<<<<

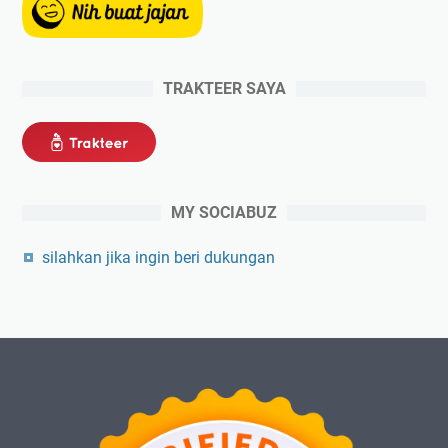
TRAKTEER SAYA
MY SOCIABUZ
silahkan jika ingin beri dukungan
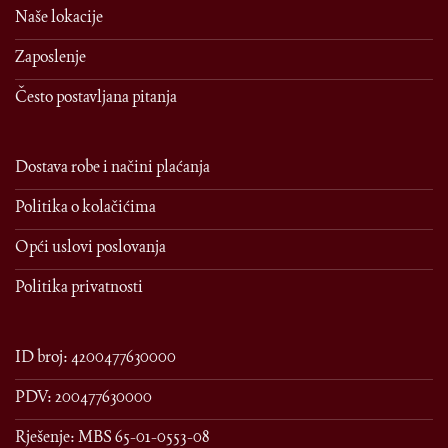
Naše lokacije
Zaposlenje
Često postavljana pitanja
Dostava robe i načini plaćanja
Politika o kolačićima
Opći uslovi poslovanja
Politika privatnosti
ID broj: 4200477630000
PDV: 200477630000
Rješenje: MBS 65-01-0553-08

>>>>
<<<<

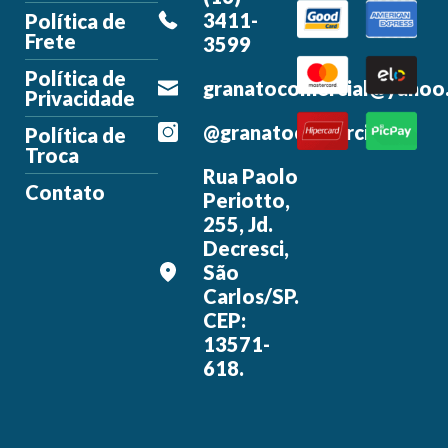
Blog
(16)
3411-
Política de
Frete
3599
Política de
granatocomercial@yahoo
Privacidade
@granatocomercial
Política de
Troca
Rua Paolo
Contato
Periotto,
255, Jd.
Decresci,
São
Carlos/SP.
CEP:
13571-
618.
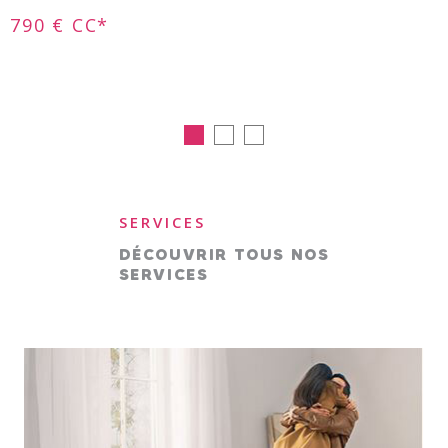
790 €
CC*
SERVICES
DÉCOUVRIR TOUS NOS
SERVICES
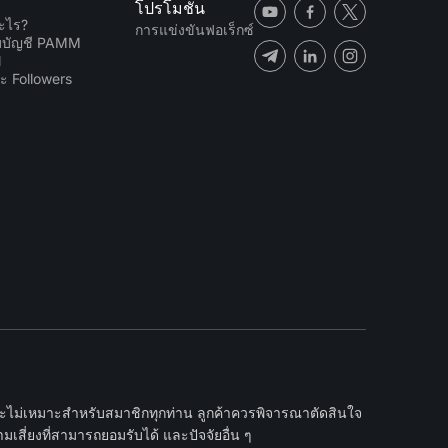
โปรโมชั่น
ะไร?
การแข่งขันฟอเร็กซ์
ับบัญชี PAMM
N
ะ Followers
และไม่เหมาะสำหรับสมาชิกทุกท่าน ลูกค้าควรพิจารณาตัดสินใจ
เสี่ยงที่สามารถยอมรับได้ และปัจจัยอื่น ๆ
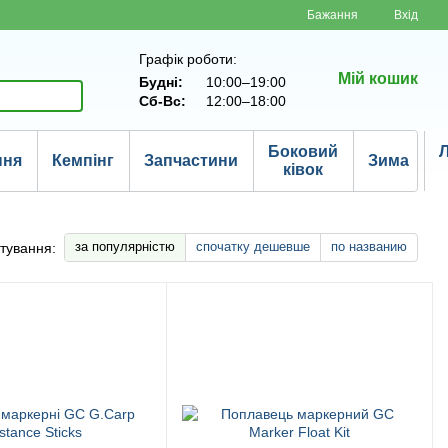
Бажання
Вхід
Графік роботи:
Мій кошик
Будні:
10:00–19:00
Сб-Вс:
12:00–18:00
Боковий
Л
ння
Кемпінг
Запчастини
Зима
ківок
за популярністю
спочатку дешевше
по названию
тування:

>>>>
<<<<

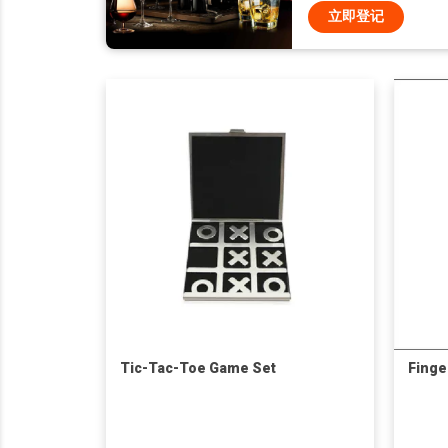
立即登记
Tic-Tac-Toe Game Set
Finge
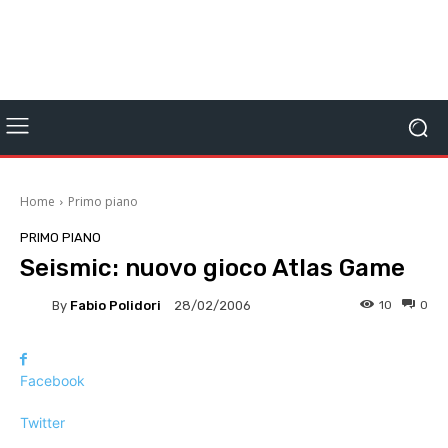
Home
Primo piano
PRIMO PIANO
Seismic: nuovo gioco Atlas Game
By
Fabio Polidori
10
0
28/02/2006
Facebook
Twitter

>>>>

**ABOUT THIS TASK**: Pull out each line in the records that contains the string "Game".

**RESPONSE TO THE TASK**:
Tic-Tac-Toe Game Set
Seismic: nuovo gioco Atlas Game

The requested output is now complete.